#### Supplied material
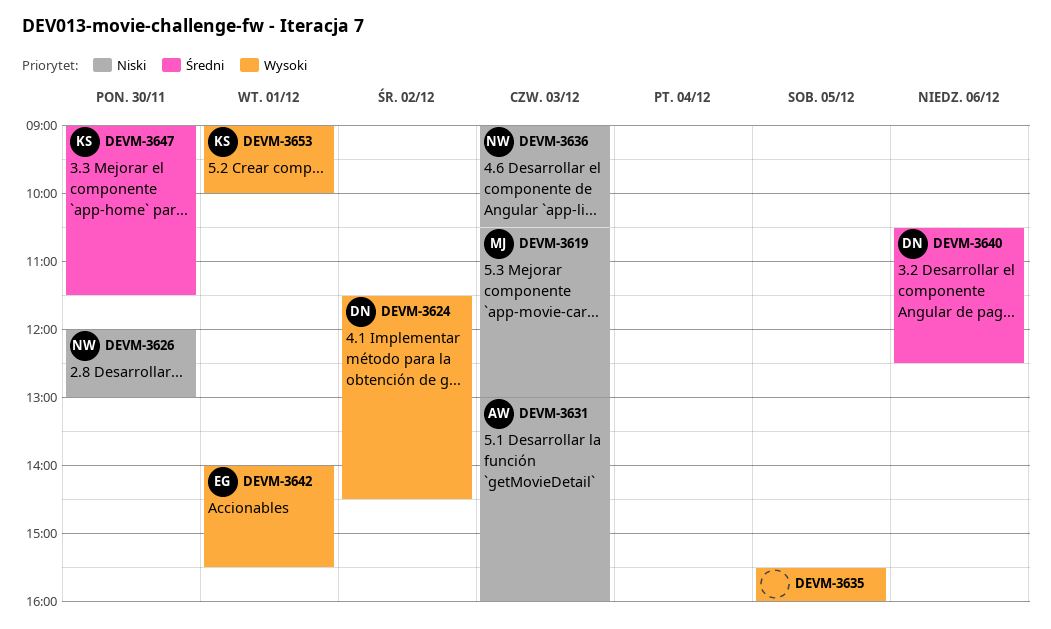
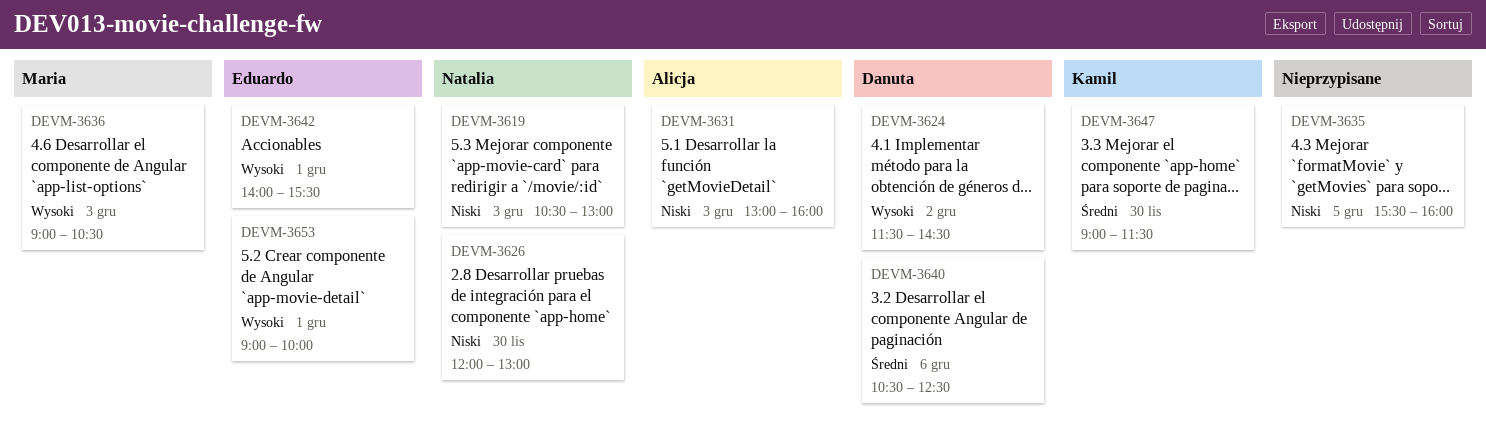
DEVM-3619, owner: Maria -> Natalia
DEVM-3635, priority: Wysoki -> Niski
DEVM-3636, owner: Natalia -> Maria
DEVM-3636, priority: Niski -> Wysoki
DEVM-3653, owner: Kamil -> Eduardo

#### Task goal
From the line containing "DEVM-3636, owner: Natalia -> Maria" to the last line of the data above, copy each line exactly and add nothing.

#### Your response
DEVM-3636, owner: Natalia -> Maria
DEVM-3636, priority: Niski -> Wysoki
DEVM-3653, owner: Kamil -> Eduardo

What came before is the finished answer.